CARBON MARKET SCHEME - ENVIRONMENT
News: European
Union members approve carbon market scheme, other climate laws
What's in the news?
● The
27 member states in the EU on April
25 approved a revamp to the bloc’s so-called carbon market, which is set to
make it more costly to pollute for
businesses in Europe, sharpening the main tool the EU has to discourage
carbon dioxide emissions in the industrial sector.
Key takeaways:
● The
changes to the EU’s Emissions Trading
System (EU ETS), more commonly called the bloc’s carbon market, are one of
five new laws given final approval after being proposed by the European
Commission and after a favorable vote at the European Parliament last week.
Emission Trading System:
● The
Emission Trading System is a cornerstone of the EU’s policy to combat climate change and its key tool for
reducing greenhouse gas emissions cost-effectively.
● It
is the world’s first major carbon market
and remains the biggest one.
● It
is also known as the bloc’s carbon market.
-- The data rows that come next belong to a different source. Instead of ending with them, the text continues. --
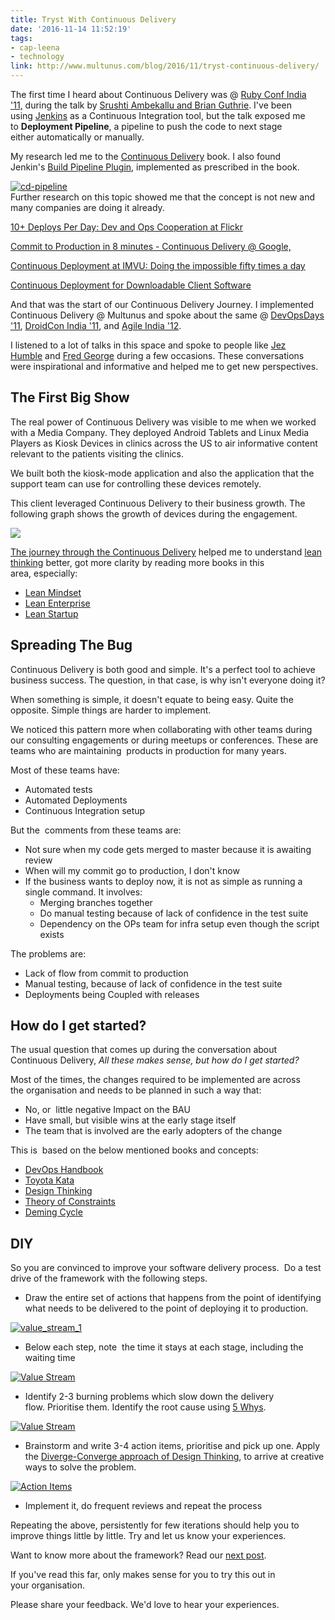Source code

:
 ```yaml
---
title: Tryst With Continuous Delivery
date: '2016-11-14 11:52:19'
tags:
- cap-leena
- technology
link: http://www.multunus.com/blog/2016/11/tryst-continuous-delivery/
---
```


The first time I heard about Continuous Delivery was @ [Ruby Conf India '11,](http://rubyconfindia.org/rci2011/) during the talk by [Srushti Ambekallu and Brian Guthrie](https://vimeo.com/25410072). I've been using [Jenkins](https://jenkins.io/) as a Continuous Integration tool, but the talk exposed me to **Deployment Pipeline**, a pipeline to push the code to next stage either automatically or manually.

My research led me to the [Continuous Delivery](https://www.amazon.com/Continuous-Delivery-Deployment-Automation-Addison-Wesley/dp/0321601912/ref=sr_1_1?ie=UTF8&qid=1478767846&sr=8-1&keywords=continuous+delivery) book. I also found Jenkin's [Build Pipeline Plugin](https://wiki.jenkins-ci.org/display/JENKINS/Build+Pipeline+Plugin), implemented as prescribed in the book.

[![cd-pipeline](https://s3.amazonaws.com/multunus-website/uploads/2016/11/cd-pipeline.png)](https://s3.amazonaws.com/multunus-website/uploads/2016/11/cd-pipeline.png)[\
](https://s3.amazonaws.com/multunus-website/uploads/2016/11/cd-pipeline.jpg)Further research on this topic showed me that the concept is not new and many companies are doing it already.

[10+ Deploys Per Day: Dev and Ops Cooperation at Flickr](https://www.youtube.com/watch?v=LdOe18KhtT4)

[Commit to Production in 8 minutes - Continuous Delivery @ Google,](https://air.mozilla.org/continuous-delivery-at-google/)

[Continuous Deployment at IMVU: Doing the impossible fifty times a day](http://timothyfitz.com/2009/02/10/continuous-deployment-at-imvu-doing-the-impossible-fifty-times-a-day/)

[Continuous Deployment for Downloadable Client Software](http://timothyfitz.com/2009/03/09/cd-for-client-software/)

And that was the start of our Continuous Delivery Journey. I implemented Continuous Delivery @ Multunus and spoke about the same @ [DevOpsDays '11](http://www.slideshare.net/leenasn/push-button-deployment-using-jenkins), [DroidCon India '11](https://prezi.com/56ueprf0mkql/continuous-delivery-on-android/), and [Agile India '12](https://docs.google.com/presentation/d/1C4Q4anw5E45TvIu397Vl3xCOmhrDSdP9yVQDhDbJ5So/present?slide=id.i0).

I listened to a lot of talks in this space and spoke to people like [Jez Humble](https://continuousdelivery.com/about/talks/) and [Fred George](http://www.slideshare.net/fredgeorge) during a few occasions. These conversations were inspirational and informative and helped me to get new perspectives.

The First Big Show
------------------

The real power of Continuous Delivery was visible to me when we worked with a Media Company. They deployed Android Tablets and Linux Media Players as Kiosk Devices in clinics across the US to air informative content relevant to the patients visiting the clinics.

We built both the kiosk-mode application and also the application that the support team can use for controlling these devices remotely.

This client leveraged Continuous Delivery to their business growth. The following graph shows the growth of devices during the engagement.

[![](https://s3.amazonaws.com/multunus-website/uploads/2016/11/if-stats.jpg)](http://www.multunus.com/portfolio/end-end-mobile-device-management-solution-health-media-enterprise/)

[The journey through the Continuous Delivery](http://www.slideshare.net/leenasn/continuous-delivery-from-the-trenches-67506790) helped me to understand [lean thinking](https://en.wikipedia.org/wiki/Lean_thinking) better, got more clarity by reading more books in this area, especially:

-   [Lean Mindset](https://www.amazon.com/Lean-Mindset-Ask-Right-Questions/dp/0321896904/ref=sr_1_1?ie=UTF8&qid=1478768773&sr=8-1&keywords=lean+mindset)
-   [Lean Enterprise](https://www.amazon.com/Lean-Enterprise-Performance-Organizations-Innovate/dp/1449368425/ref=sr_1_1?ie=UTF8&qid=1478768790&sr=8-1&keywords=lean+enterprise)
-   [Lean Startup](https://www.amazon.com/Lean-Startup-Entrepreneurs-Continuous-Innovation/dp/0307887898/ref=sr_1_1?ie=UTF8&qid=1478768805&sr=8-1&keywords=lean+start)

Spreading The Bug
-----------------

Continuous Delivery is both good and simple. It's a perfect tool to achieve business success. The question, in that case, is why isn't everyone doing it?

When something is simple, it doesn't equate to being easy. Quite the opposite. Simple things are harder to implement.

We noticed this pattern more when collaborating with other teams during our consulting engagements or during meetups or conferences. These are teams who are maintaining  products in production for many years.

Most of these teams have:

-   Automated tests
-   Automated Deployments
-   Continuous Integration setup

But the  comments from these teams are:

-   Not sure when my code gets merged to master because it is awaiting review
-   When will my commit go to production, I don't know
-   If the business wants to deploy now, it is not as simple as running a single command. It involves:
    -   Merging branches together
    -   Do manual testing because of lack of confidence in the test suite
    -   Dependency on the OPs team for infra setup even though the script exists

The problems are:

-   Lack of flow from commit to production
-   Manual testing, because of lack of confidence in the test suite
-   Deployments being Coupled with releases

<a name="get-started">How do I get started?</a>
-------------

The usual question that comes up during the conversation about Continuous Delivery, *All these makes sense, but how do I get started?*

Most of the times, the changes required to be implemented are across the organisation and needs to be planned in such a way that:

-   No, or  little negative Impact on the BAU
-   Have small, but visible wins at the early stage itself
-   The team that is involved are the early adopters of the change

This is  based on the below mentioned books and concepts:

-   [DevOps Handbook](https://www.amazon.com/DevOps-Handbook-World-Class-Reliability-Organizations/dp/1942788002/ref=sr_1_1?ie=UTF8&qid=1478769340&sr=8-1&keywords=devops+handbook)
-   [Toyota Kata](https://www.amazon.com/Toyota-Kata-Managing-Improvement-Adaptiveness/dp/0071635238/ref=sr_1_1?ie=UTF8&qid=1478769361&sr=8-1&keywords=Toyota+Kata)
-   [Design Thinking](https://designthinking.ideo.com/)
-   [Theory of Constraints](https://en.wikipedia.org/wiki/Theory_of_constraints)
-   [Deming Cycle](https://en.wikipedia.org/wiki/PDCA)

DIY
---

So you are convinced to improve your software delivery process.  Do a test drive of the framework with the following steps. 

-   Draw the entire set of actions that happens from the point of identifying what needs to be delivered to the point of deploying it to production. 

[![value_stream_1](https://s3.amazonaws.com/multunus-website/uploads/2016/11/value_stream_1-8.png)](https://s3.amazonaws.com/multunus-website/uploads/2016/11/value_stream_1-8.png)[\
](https://s3.amazonaws.com/multunus-website/uploads/2016/11/value-stream-1.png)

-   Below each step, note  the time it stays at each stage, including the waiting time

[![Value Stream ](https://s3.amazonaws.com/multunus-website/uploads/2016/11/value_stream_1-1-1-1024x143.png)](https://s3.amazonaws.com/multunus-website/uploads/2016/11/value_stream_1-1-1.png)

-   Identify 2-3 burning problems which slow down the delivery flow. Prioritise them. Identify the root cause using [5 ](https://en.wikipedia.org/wiki/5_Whys)[Whys](https://en.wikipedia.org/wiki/5_Whys).

[![Value Stream ](https://s3.amazonaws.com/multunus-website/uploads/2016/11/value_stream_1-2-1-1024x233.png)](https://s3.amazonaws.com/multunus-website/uploads/2016/11/value_stream_1-2-1.png)

-   Brainstorm and write 3-4 action items, prioritise and pick up one. Apply the [Diverge-Converge approach of Design Thinking](https://en.wikipedia.org/wiki/Design_thinking#Divergent_thinking_versus_convergent_thinking), to arrive at creative ways to solve the problem.

[![Action Items](https://s3.amazonaws.com/multunus-website/uploads/2016/11/value_stream_1-7.png)](https://s3.amazonaws.com/multunus-website/uploads/2016/11/value_stream_1-7.png)

-   Implement it, do frequent reviews and repeat the process

Repeating the above, persistently for few iterations should help you to improve things little by little. Try and let us know your experiences.

Want to know more about the framework? Read our [next post](http://www.multunus.com/blog/2016/11/continuous-delivery-consulting-framework/).

If you've read this far, only makes sense for you to try this out in your organisation.

Please share your feedback. We'd love to hear your experiences.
The 27 member states in the European
Union approved a revamp to the carbon market.
Carbon Market:
● Since
2005, European factories and power plants have had to purchase permits to cover
their CO2 emissions, with the prices becoming more prohibitive as their usage
increases against norms for their sectors.
● The
idea is to create financial incentives
for keeping emissions in check, and penalties for failing to and to
generate funds for climate-related projects.
● It
applies to power-generation industries,
energy-intensive industries and the
aviation sector. Eventually, it will be expanded to cover greenhouse gases
other than CO2, such as methane and nitrogen oxides. Hence, statement 2 is not correct.
● The new rules increase
the overall ambition of emissions reductions by 2030 in the sectors covered by
the EU ETS to 62% compared to 2005 levels.